WIRK-AM-FM were sold in 1983 to Price Communications for $7 million. A year later, it entered into an agreement with actor Burt Reynolds to build a remote studio at his horse ranch in Jupiter and broadcast from it from 10 a.m. to 3 p.m. daily.

===Ownership and frequency changes===
Price sold WIRK-FM and 1290 AM, at the time known as WBZT, to Chancellor Broadcasting in 1994. In 1995, Chancellor traded its West Palm Beach radio stations, including WIRK-FM, to American Radio Systems in exchange for a station in California and $33 million. The next year, CBS bought the entire American Radio Systems group in a $2.6 billion transaction.

In 2012, CBS Radio, citing a desire to focus on larger markets, sold its entire West Palm Beach cluster to Palm Beach Broadcasting for $50 million. The sale included the intellectual unit of soft adult contemporary station 104.3 WEAT-FM. Because Palm Beach already owned one FM station in WRMF, it had to divest two of CBS's stations to other buyers. Because the 104.3 FM facility was powerful and could be moved into the Miami radio market, it was tagged for sale.
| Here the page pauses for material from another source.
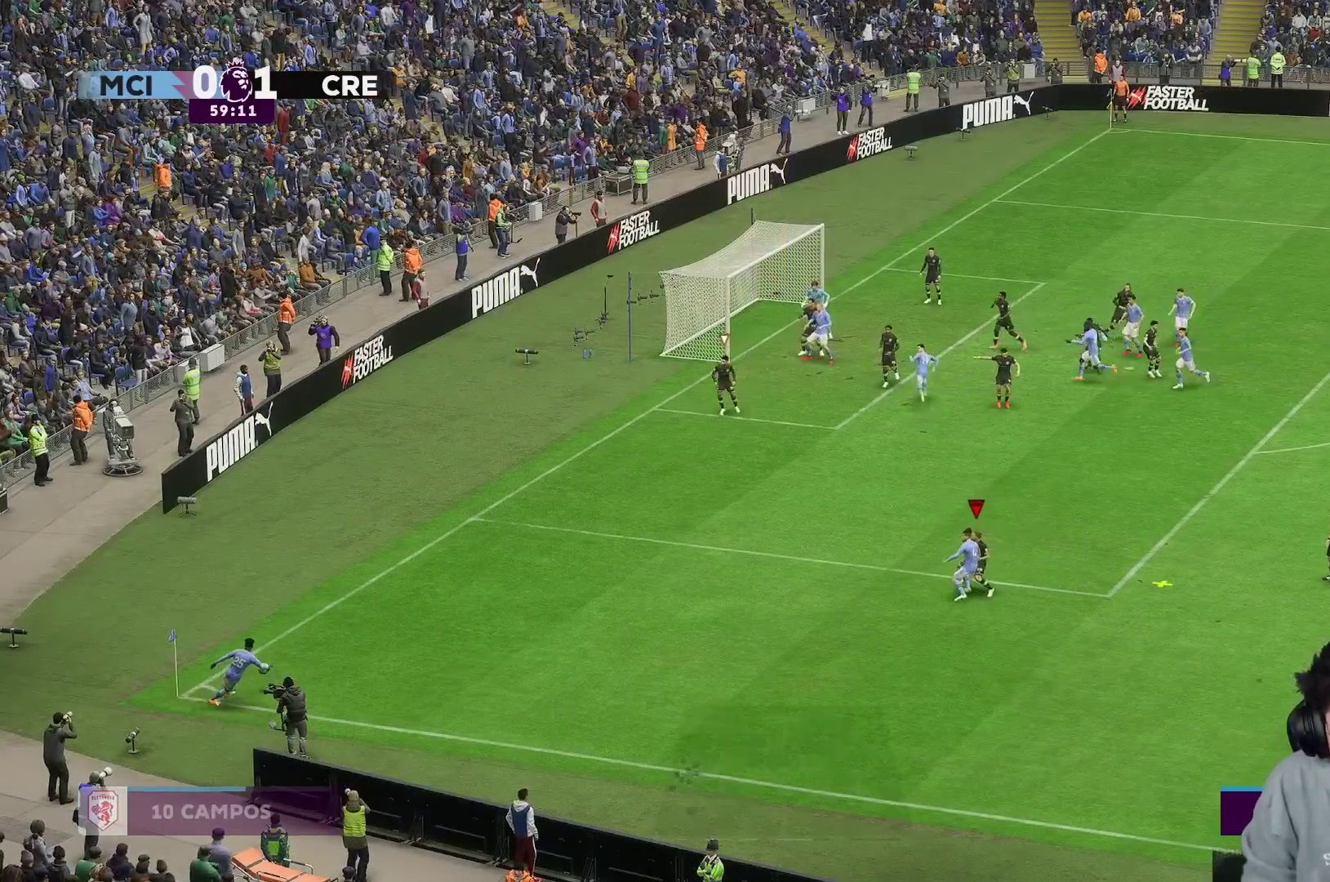
{"buttons": [], "left_stick": "down-right", "right_stick": "center", "events": [[233, "R1", "up"], [417, "L2", "up"], [450, "left_stick", "down-right"]]}
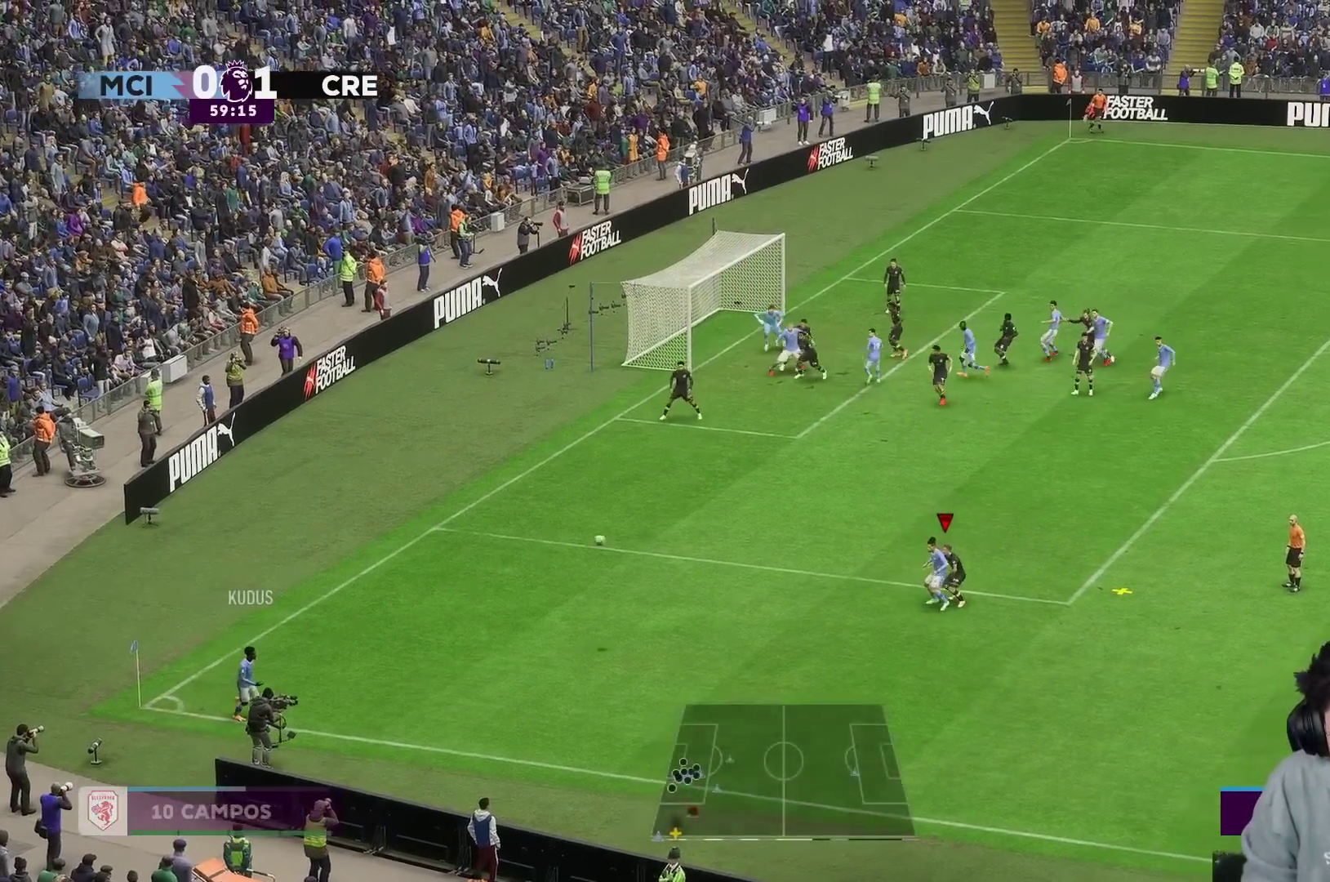
{"buttons": [], "left_stick": "down-right", "right_stick": "center", "events": []}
On June 1, 2012, "Sunny" and the WEAT call letters moved from 104.3 (which became WMSF) to 107.9, while WIRK and its country format moved to 103.1 MHz, marking the end for former hot adult contemporary station WPBZ. Dean Goodman folded Palm Beach Broadcasting into another radio holding, Digity, upon the latter's purchase of NextMedia in 2013.

===Sales to Alpha and Hubbard, classic hits===
Effective February 25, 2016, Digity, LLC and its 124 radio stations were acquired by Alpha Media for $264 million. Alpha then sold its West Palm Beach cluster to Hubbard Broadcasting in 2018 for $88 million.

After having been an adult contemporary station since 1992 (when the original WEAT-FM flipped from easy listening), Hubbard transitioned WEAT to classic hits in 2019, reducing overlap with co-owned WRMF.

In 2020, WEAT started broadcasting in HD.